Using the passage below about turning training into lasting behavior change, decide whether each statement agrees with it: (a) the passage describes the decay curve for behavior change as a gently sloping line, (b) the passage recommends asking an HR manager or trainer for a follow-up training session, (c) the passage offers four tools for turning good intentions into behavioral changes. Answer yes or no for each and quote the words of the passage that decide it.

Quoted passage -
— start —

As the days turn into weeks and the weeks into months, you envision the decay curve from your introductory psychology class associated with embracing new concepts. It’s not one of those slightly sloping lines you might see when tracking, say, weight loss. No, the nasty decay curve that plots changes in behavior against time is really more like a decay cliff. With each day that passes without making some kind of change, the likelihood of doing anything new drops precipitously. As the days pass, good intentions transform into apathy, apathy into old habits, and old habits into guilt.

But it doesn’t have to be that way. You can implement new techniques that support the changes you’d like to make. Here are six tools (following the model we use in Influencer) for transforming good intentions into behavioral changes.

1. Value Links. There are probably at least two reasons you wanted to embrace what you learned in training. First, you believe implementing the skills will make your life better. You also want to be the kind of person who speaks honestly and effectively. You want to work in a company where people replace back-biting with honest dialogue. These are some of the values that go with learning and implementing the skills. Keep these values in mind. Talk with your colleagues not just about the training content, but also the underlying values. As you link behavior changes to the qualities you care about, you increase the likelihood that you’ll actually implement what you learned.

2. Advanced Learning. Most training sessions are intended to start you on a path of learning. Crucial Conversations Training is no different. At the end of the formal training, kick-start your informal and extended learning. Assign your work group to study one of the chapters from the book. Meet and review what you studied. Discuss how it applies to you and your work group. Continue through the end of the book. In addition, ask your HR manager or trainer to conduct a follow-up training session where you review Crucial Conversations concepts, discuss applications, hone skills, and otherwise continue to advance your learning.

— end —

Material supplied -
— start —

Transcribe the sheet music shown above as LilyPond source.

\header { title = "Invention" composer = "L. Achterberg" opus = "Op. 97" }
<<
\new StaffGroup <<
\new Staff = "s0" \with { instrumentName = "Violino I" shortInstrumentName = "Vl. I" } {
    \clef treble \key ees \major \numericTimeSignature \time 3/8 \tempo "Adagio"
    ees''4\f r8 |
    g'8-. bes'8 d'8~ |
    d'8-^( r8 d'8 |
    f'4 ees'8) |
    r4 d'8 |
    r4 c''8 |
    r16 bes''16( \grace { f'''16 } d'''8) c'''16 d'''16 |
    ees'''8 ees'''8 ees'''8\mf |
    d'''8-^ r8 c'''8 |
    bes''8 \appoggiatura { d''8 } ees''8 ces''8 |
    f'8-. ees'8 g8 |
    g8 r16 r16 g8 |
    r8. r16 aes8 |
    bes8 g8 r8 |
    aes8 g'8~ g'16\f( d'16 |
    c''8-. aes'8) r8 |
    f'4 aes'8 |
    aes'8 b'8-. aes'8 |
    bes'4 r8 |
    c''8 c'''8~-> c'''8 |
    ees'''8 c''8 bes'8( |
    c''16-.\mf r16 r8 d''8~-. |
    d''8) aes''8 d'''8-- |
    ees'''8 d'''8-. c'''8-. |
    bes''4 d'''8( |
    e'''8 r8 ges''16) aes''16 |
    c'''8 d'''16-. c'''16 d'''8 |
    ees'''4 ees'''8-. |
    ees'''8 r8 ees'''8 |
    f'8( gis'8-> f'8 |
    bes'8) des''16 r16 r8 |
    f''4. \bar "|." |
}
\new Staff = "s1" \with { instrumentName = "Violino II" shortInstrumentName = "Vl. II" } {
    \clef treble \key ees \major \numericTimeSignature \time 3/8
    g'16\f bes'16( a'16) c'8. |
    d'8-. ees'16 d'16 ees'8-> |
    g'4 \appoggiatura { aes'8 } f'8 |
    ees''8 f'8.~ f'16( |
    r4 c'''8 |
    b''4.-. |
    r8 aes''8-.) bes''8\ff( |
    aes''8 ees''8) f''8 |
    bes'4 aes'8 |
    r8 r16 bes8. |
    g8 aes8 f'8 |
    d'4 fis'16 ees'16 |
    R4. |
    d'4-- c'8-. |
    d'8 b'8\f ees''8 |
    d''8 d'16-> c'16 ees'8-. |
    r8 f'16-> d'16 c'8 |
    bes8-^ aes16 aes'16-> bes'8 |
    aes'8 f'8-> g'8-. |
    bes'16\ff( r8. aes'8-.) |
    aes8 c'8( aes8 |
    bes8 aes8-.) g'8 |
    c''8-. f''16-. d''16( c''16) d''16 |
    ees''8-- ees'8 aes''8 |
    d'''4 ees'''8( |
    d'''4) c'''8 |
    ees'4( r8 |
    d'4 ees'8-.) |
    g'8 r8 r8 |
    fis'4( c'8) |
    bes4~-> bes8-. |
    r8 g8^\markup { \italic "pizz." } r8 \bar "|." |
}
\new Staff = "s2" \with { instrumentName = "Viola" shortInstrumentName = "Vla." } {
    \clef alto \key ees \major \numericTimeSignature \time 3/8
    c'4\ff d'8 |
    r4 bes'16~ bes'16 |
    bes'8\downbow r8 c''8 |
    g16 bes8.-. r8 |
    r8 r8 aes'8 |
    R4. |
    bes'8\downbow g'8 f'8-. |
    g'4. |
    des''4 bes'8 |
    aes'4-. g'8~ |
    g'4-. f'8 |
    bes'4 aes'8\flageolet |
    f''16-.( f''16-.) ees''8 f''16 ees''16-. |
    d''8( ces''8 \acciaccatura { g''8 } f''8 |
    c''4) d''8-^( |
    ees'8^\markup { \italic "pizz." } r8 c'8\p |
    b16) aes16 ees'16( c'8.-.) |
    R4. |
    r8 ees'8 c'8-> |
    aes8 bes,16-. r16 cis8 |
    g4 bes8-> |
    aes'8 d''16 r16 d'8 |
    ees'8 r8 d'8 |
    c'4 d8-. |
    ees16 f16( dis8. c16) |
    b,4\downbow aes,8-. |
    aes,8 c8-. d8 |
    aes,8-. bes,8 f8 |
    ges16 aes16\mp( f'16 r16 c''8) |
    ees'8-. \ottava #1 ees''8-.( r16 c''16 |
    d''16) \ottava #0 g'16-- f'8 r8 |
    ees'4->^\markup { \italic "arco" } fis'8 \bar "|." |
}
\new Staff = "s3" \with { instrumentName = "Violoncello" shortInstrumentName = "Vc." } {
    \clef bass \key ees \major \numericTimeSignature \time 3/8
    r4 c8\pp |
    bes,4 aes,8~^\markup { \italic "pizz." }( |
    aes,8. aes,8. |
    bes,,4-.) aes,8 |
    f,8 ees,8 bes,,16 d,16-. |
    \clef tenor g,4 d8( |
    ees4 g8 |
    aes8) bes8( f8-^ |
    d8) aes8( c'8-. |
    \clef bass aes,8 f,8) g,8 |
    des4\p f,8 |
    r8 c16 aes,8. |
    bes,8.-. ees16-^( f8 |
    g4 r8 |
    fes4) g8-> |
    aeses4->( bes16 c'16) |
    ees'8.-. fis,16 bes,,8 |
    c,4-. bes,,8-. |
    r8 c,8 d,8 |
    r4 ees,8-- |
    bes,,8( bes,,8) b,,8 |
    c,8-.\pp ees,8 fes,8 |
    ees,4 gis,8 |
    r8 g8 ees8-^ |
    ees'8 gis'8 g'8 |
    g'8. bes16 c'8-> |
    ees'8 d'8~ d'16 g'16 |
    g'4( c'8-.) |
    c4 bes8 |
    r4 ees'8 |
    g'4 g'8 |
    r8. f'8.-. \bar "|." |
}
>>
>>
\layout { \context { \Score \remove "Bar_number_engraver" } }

— end —
— start —

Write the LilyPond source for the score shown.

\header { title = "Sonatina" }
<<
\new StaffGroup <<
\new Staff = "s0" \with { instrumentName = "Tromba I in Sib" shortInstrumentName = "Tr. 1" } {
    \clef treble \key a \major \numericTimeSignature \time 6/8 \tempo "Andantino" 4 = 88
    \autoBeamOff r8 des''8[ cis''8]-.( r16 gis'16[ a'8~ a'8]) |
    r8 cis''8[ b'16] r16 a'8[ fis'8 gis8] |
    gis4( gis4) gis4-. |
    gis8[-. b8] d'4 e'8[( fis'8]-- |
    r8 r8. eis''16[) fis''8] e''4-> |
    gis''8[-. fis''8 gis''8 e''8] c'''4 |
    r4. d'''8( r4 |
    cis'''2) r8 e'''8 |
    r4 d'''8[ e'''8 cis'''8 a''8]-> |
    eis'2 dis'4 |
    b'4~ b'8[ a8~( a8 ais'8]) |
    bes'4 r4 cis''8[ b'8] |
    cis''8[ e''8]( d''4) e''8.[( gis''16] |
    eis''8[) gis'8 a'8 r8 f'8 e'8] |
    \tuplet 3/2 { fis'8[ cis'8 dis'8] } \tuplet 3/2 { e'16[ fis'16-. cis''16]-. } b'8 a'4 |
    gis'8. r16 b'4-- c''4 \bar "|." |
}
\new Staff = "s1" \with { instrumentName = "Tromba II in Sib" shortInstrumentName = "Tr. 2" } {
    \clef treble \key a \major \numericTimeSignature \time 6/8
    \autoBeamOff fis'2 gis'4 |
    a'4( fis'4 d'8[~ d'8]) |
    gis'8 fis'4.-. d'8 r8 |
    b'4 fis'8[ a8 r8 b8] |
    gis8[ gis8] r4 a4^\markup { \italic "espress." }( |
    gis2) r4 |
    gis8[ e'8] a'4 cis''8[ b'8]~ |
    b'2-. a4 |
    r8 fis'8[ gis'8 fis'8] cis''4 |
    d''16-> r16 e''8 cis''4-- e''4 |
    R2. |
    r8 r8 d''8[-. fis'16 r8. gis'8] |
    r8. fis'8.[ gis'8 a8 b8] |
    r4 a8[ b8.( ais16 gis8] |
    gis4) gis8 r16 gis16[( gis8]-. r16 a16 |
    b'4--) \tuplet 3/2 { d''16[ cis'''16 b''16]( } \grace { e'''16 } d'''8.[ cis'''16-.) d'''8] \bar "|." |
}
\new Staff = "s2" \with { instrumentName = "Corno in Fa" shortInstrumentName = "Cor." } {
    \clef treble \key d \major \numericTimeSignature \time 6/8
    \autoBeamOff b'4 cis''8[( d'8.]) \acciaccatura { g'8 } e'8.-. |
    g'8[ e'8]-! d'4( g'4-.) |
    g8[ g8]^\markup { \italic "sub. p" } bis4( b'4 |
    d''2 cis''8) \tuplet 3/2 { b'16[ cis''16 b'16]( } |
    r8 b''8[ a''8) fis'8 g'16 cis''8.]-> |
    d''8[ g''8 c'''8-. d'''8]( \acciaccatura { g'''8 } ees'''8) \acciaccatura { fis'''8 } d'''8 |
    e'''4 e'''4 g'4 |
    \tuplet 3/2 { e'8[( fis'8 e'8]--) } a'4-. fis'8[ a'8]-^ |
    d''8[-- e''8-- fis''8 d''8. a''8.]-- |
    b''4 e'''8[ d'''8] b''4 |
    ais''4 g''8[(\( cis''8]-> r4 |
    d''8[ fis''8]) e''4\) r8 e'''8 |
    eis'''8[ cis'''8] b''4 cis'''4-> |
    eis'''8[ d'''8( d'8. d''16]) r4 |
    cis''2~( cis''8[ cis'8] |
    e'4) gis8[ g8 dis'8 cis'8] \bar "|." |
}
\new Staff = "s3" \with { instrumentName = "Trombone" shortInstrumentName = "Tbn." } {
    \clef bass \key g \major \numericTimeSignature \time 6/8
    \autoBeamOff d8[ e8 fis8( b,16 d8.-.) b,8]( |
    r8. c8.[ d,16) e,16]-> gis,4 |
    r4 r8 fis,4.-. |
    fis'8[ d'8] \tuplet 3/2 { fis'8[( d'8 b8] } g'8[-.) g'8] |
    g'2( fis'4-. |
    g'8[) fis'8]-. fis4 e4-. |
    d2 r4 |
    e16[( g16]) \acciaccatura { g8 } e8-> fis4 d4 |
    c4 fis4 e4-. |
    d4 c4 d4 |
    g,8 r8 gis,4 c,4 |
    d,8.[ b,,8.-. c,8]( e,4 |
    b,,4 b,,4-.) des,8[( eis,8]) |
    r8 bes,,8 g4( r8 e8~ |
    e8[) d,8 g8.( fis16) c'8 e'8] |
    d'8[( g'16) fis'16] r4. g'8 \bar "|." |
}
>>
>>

— end —
— start —

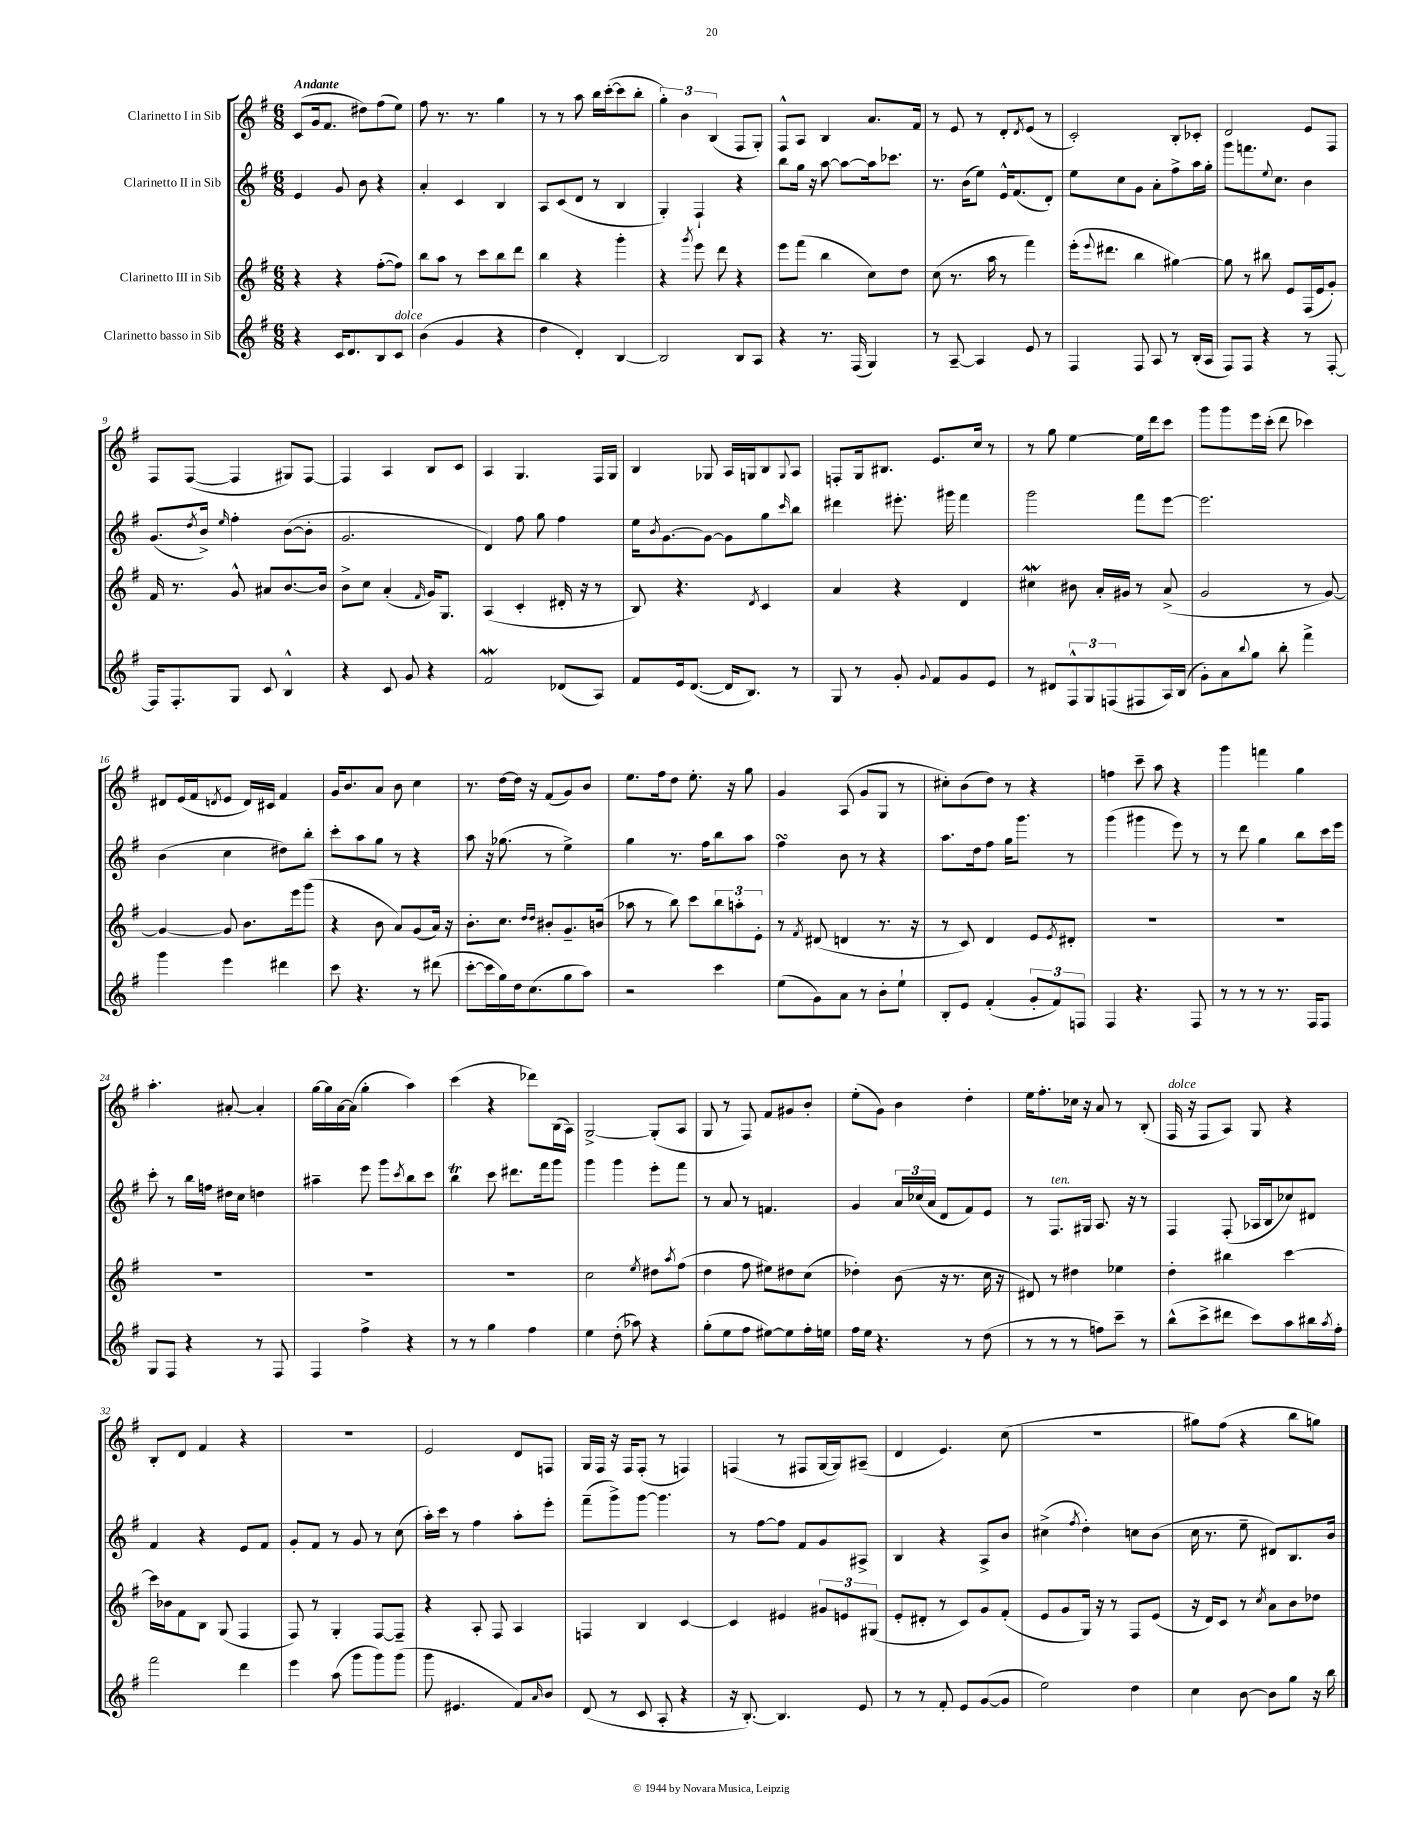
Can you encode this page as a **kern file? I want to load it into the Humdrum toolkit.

— end —

Result of the task -
(a) No: "the nasty decay curve that plots changes in behavior against time is really more like a decay cliff."
(b) Yes: "ask your HR manager or trainer to conduct a follow-up training session"
(c) No: "Here are six tools"